Toute à mon bonheur nouvellement acquis, je me laissais enivrée par l’odeur de cuisine qui embaumait l’air et m’approchait du feu, comme un papillon irrésistiblement attiré par la lumière. Je n’avais pourtant pas si froid, couverte que j’étais de ma vieille cape, et du large manteau qui me recouvrait lourdement. Mes pieds étaient également bien protégés par mes chausses trop grandes et la courtine parachevait ainsi que mon inséparable capuche. Si bien que je donnais l’impression d’être bien plus épaisse que je ne l’étais en réalité, quasi-squelettique sous ma chemise neuve offerte quelques jours plus tôt.

Sous ma cape, je me servais d’un bout de corde et des reste de la chemise sale que j’avais portée pendant des années pour stocker tous les dons que j’avais reçus, soit deux dagues, un cheval de bois, une effigie de licorne et bien sûr, mon jolie poupée Mary. J’avais beaucoup perdue de ma réserve depuis ma rencontre avec Eamon, et émerveillée par ma découverte de la musique, je déposais la courtine et montrait fièrement l’instrument à mon hôte.

Regardez, Eamon me l’a donné ça fait du joli bruit.

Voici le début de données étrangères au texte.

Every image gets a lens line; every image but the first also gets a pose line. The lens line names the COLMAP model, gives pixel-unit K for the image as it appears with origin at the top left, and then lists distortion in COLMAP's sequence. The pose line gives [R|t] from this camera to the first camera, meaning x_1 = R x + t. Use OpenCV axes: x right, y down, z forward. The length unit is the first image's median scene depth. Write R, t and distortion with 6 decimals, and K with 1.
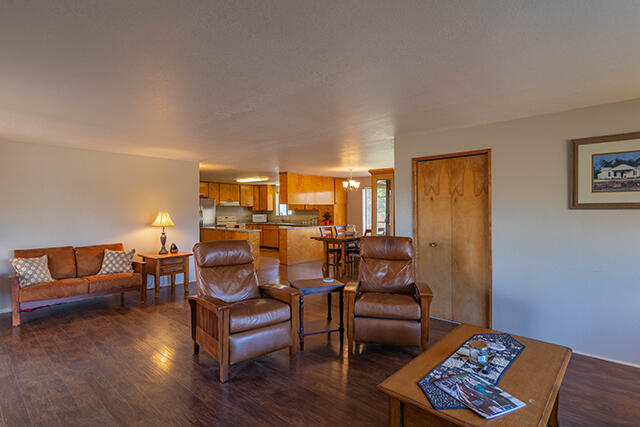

Et, joignant le geste à la parole, je me mis à souffler dans l’embout en bouchant les trous et en levant un doigt aléatoirement, faisant varier le son comme je l’avais appris un peu plus tôt dans la soirée. Je cessais rapidement cependant, craignant d’abimer mon si joli cadeaux.

Tandis que le moine me servait à manger, ma poupée placée sur mes genoux, je lui racontais que j’allais partir en voyage avec ma famille, et qu’ils avaient promis qu’ils prendraient soin de moi. Qu’ils m’apprendraient à lire, à écrire, à tirer à l’arc, à manier la dague, et que d’ailleurs, j’en avais deux, que je posais sur la table pour lui montrer. Je n’avais bien sûr aucune idée de ce à quoi cela pouvait servir, et n’avait pas confiance que je me mettais en danger. Après tout, ne m’avait-on pas promis que plus rien de mauvais ne m’arriverait ? Que je verrais la mer, et que je serais heureuse et à l’abri auprès d’Eamon ?

Bercée par ces douces illusions, je dévorais la soupe, les yeux brillants de bien-être sous ma capuche, insensible à la menace qui se dissimulait sous la bure.